Computers and technology are a vital part of everyday life. We use computers and mobile devices for everything—work, shopping, personal communications, conducting business, and more! While we can’t live without technology, it could be the open door thieves use to access your private and sensitive information. The Cybersecurity and Infrastructure Security Agency (CISA) and the National Cyber Security Alliance continue the tradition of October being National Cybersecurity Awareness Month, now in its 17th year—this year's theme is "Do Your Part. #BeCyberSmart.” It’s a perfect time to educate yourself about the latest scams and methods for protecting your data.
Types of Scams
Cybercriminals' two main goals are to get you to respond to them and hand them your information or find a way to enter your systems and other hardware to mine your data for their use. Typical scams include:
- Phishing – Phishing is a method of sending out emails, calls, or texts that appear legitimate, but once you respond by clicking a link or downloading an attachment, thieves have access to gather your data.
- Spear-phishing – Much like the more general phishing, the contact starts with emails, calls, or texts. However, with spear-phishing, the criminals target you specifically by tailoring the message to match something in your life, such as where you shop, where you work, or personal data like, information about family members or hobbies.
- Malware – Cybercriminals create and distribute software, installed often without the user's knowledge to access personal information.
- Ransomware – Ransomware is designed to block a user's access to their files or information. Often times, hospitals, schools, and businesses can be victims of ransomware. Cybercriminals hold a victim’s access hostage by trying to demand money to gain their information back, or risk having to rebuild their entire information and file foundations.
- Trojan Horses – Trojan horse type of attacks enter your system when you download files such as PDFs, DOC files, or other seemingly valid files. But the file is corrupted with damaging software instead, allowing the attackers to gain access to networks and computers quickly.
- Eavesdropping Attack – If you have ever been on public Wi-Fi, you could be a victim of an eavesdropping attack. The attacker connects to a public Wi-Fi network then masks their system to intercept data on the network from other people on that same Wi-Fi connection—gathering any personal information that you access while on that connection.
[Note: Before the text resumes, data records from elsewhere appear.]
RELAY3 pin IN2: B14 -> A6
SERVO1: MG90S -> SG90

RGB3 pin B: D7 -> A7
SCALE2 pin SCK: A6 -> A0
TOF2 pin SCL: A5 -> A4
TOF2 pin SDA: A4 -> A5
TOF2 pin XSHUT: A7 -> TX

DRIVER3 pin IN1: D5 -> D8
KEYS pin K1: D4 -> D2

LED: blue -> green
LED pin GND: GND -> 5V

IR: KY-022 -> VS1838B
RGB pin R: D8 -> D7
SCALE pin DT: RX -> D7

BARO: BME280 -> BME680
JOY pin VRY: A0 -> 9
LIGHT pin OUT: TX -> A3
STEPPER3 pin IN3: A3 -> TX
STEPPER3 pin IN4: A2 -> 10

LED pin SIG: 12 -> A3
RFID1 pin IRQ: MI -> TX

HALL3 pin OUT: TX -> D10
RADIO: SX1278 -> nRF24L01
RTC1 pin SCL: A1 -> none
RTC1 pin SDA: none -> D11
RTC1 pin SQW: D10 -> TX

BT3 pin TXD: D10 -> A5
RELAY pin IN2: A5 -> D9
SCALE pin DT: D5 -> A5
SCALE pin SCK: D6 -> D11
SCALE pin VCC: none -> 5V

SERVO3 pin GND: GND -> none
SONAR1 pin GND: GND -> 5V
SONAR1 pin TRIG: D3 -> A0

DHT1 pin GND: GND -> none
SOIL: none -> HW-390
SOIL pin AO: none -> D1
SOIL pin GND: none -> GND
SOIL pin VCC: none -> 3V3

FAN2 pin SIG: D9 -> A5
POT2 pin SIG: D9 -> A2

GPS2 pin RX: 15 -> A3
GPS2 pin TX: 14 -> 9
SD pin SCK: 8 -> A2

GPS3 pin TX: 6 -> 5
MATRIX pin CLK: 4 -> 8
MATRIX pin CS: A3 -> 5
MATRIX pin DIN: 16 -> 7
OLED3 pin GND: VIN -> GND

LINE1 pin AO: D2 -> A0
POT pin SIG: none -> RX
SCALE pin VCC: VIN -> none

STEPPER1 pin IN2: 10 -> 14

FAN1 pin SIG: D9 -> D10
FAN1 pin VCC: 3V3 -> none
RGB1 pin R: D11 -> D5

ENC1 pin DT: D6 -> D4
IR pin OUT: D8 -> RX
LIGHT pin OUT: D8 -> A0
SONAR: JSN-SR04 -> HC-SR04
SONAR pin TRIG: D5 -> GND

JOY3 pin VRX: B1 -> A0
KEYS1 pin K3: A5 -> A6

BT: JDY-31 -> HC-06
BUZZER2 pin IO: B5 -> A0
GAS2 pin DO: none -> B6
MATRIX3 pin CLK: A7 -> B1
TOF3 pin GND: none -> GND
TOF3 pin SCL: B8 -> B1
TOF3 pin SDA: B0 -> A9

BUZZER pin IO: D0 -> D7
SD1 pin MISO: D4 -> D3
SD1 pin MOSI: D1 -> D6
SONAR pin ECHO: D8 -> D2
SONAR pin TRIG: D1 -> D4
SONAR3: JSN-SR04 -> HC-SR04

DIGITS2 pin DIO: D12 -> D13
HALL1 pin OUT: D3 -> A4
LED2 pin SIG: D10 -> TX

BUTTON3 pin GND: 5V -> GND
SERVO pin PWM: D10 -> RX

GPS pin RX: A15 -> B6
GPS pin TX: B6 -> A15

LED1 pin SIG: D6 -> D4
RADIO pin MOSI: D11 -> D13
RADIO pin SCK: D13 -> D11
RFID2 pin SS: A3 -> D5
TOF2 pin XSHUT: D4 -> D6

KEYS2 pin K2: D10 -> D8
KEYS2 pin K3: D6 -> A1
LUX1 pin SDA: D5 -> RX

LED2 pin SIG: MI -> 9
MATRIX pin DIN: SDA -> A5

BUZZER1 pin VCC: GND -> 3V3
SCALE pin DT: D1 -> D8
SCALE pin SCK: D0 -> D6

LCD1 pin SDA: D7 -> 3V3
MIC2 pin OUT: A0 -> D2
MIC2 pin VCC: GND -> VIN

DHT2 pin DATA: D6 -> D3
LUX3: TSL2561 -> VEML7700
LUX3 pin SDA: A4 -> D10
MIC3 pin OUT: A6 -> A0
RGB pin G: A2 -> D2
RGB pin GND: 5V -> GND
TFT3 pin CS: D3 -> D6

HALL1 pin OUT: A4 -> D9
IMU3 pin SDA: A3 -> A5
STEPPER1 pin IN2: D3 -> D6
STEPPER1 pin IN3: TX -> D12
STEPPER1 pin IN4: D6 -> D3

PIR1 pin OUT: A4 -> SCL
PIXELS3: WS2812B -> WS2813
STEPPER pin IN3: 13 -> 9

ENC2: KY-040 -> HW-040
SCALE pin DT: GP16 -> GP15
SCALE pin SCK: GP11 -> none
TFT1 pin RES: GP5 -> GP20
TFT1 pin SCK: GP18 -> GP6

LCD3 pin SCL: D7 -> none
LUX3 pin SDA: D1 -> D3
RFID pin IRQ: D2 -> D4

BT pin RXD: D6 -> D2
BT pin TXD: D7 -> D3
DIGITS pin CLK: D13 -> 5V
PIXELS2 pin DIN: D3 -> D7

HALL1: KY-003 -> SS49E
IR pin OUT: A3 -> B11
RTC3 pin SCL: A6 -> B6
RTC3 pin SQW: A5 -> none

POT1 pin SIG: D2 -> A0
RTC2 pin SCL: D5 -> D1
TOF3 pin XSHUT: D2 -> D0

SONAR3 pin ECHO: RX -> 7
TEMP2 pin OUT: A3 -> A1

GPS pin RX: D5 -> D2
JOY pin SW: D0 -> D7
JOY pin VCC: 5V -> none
- Juice Jacking – Juice jacking typically finds its victims while they are traveling. We have all seen the public kiosks that allow users to charge their phones or laptops in airports or other travel rest stops. Thieves have installed hardware into these charging stations' ports that will enable them to access any phone or computer connected to the station.
Ways to Protect Yourself
- Ensure that Your Operating System and Antivirus Software is Up-to-Date
Having an out-of-date operating system or antivirus software is like rolling out the welcome mat for cybercriminals. When the criminals are writing software to infiltrate a computer, they are using the most current operating system and antivirus software as a guideline, anything that is older can be detected by malware and can easily access your hard drive.
- Check Your Credit Report Regularly
Checking your credit report regularly or employing a credit report monitoring service will enable you to know if someone is using your good name to take open new credit cards, buy cars or houses, or personal loans. If you find something suspicious, you can report it to the credit bureau and attempt to dispute it. You can also ask the three credit bureaus to freeze access to your reports.
- Use Two-Factor Authentication
When you use two-factor authentication (2FA), you log in with your typical username and password. Additionally, you need to verify the login by text or email, or another method that you have set up with the company or website. We see two-factor authentication most often in the banking industry. If you wish to have two-factor authentication for your business or personal website, there are 2FA apps available to use as an extra layer of security.
- Keep Off of Public Wi-Fi
Whether at a coffee shop, a hotel, an airport, or your local library, a public Wi-Fi connection can allow thieves access to your passwords, financial information, and private pictures or videos. Hackers simply intercept traffic on the network, and your computer or mobile devices thinks that the hacker's computer is the access point to the Internet.
- Create Strong Passwords
Creating a password that is short and easy to remember may help you in your daily use; however, a simple password makes a hacker's job almost effortless. Never use your personal information for creating a password and change your passwords on a semi-regular basis to safeguard your information.
- Consider a VPN
A VPN, or virtual private network, is a service that encrypts your data. Any email, instant message, browsing history, credit card information, or downloads are encrypted to keep your information safe.
- Educate Children
As families face the COVID-19 pandemic and most educational opportunities are moved to a virtual classroom, make sure that children are educated about the cybersecurity. Once a thief can access a network, it could be easy for them to access a work or company-owned computer.
- Seniors are Often Targeted
Seniors are a vulnerable target group for thieves and fraudsters. Technology is hard to keep up with if it’s not an integrated part of your life. As some seniors venture into the virtual world to stay connected with friends and family, they can quickly become victims of scams and cybercriminals. Typical scams specific to seniors are telemarketing fraud, Medicare/health care fraud, and reverse mortgage scams.
The above tips and list of possible threats are not comprehensive, so it best to keep yourself as educated as possible when it comes to new or developing threats to personal data. Online safety and information privacy are essential for everyone to stay cyber smart.